Ultimately, while the DOJ and DHS tout the benefits and savings that this IFR will bring, the IFR is teeming with inefficiencies and comes with a very high cost to both agencies tasked with implementing it. If fully implemented (implementation has begun), it will bring the bulk of the immigration system, including the USCIS’s separate affirmative asylum adjudications caseload, to a halt and increase fraud in the immigration system.
Recommendations for Congress
This IFR is yet another shortsighted move in a series of actions that have aggravated the current crisis at our southern border. Regulatory actions providing ease of process while simultaneously dismantling integrity and efficiency measures act as additional magnets for illegal immigration. To achieve operational control of the border, the Administration must enforce the existing immigration laws and Congress must use its oversight authority to ensure that the Administration is operating in accordance with those laws.
Specifically, Congress should:
- Enact a joint resolution of disapproval pursuant to the Congressional Review Act, thereby prohibiting DHS and the DOJ from implementing this IFR.
- Conduct oversight of the credible fear process, the U.S. immigration courts, and USCIS to determine the effects of implementation of the IFR on each and withhold all appropriations deemed necessary to implement it.

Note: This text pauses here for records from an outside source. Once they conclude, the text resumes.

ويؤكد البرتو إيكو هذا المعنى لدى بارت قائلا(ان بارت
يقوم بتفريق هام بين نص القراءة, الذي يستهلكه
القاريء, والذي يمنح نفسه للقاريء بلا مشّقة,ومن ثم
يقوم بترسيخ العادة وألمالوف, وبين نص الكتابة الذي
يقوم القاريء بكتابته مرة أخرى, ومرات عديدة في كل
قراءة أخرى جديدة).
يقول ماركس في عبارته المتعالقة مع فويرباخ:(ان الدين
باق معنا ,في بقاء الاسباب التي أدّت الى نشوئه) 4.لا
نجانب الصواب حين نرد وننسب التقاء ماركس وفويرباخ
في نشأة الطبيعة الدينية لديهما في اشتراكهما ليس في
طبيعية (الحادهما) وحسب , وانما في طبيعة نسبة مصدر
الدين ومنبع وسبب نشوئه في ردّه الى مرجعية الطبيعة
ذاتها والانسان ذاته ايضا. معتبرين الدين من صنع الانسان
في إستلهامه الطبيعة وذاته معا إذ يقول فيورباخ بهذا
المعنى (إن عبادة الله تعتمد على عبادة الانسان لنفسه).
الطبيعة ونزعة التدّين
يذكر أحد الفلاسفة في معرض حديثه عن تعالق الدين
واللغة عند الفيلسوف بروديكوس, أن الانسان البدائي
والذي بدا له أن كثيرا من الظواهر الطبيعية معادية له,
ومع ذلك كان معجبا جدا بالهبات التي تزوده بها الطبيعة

- Conduct oversight on present Administration compliance with immigration enforcement more generally.
- Mandate a report on asylum fraud focusing on fraud trends originating from credible fear claims.
- Raise the credible fear standard to align it with the standard for asylum eligibility and add language to instruct asylum officers that credibility is a critical aspect of the initial inquiry.
- Codify former Attorney General Jeff Sessions’s now-rescinded precedent decision in the Matter of A-B- ruling,REF limiting asylum protection for those who experience harm by non-state actors specifically in the context of gang or domestic violence. Or, in the alternative, amend asylum eligibility grounds to eliminate the ambiguous and amorphous category known as “particular social group.”
- Delay issuance of work authorization until asylum is granted in a case, rather than tying issuance to the mere filing of an application.
Conclusion
As the border crisis continues to worsen, this IFR represents a flagrant disregard for congressional action and statutory construction, and it is a clear departure from the existing law. It is also bad public policy with dire consequences for the DHS’s and the DOJ’s ability to administer the U.S. immigration system. Congress must take charge to restore integrity and order and use its authority under the Congressional Review Act to invalidate this dangerous and disastrous regulation.
Joseph Edlow is Visiting Fellow in the Border Security and Immigration Center at The Heritage Foundation.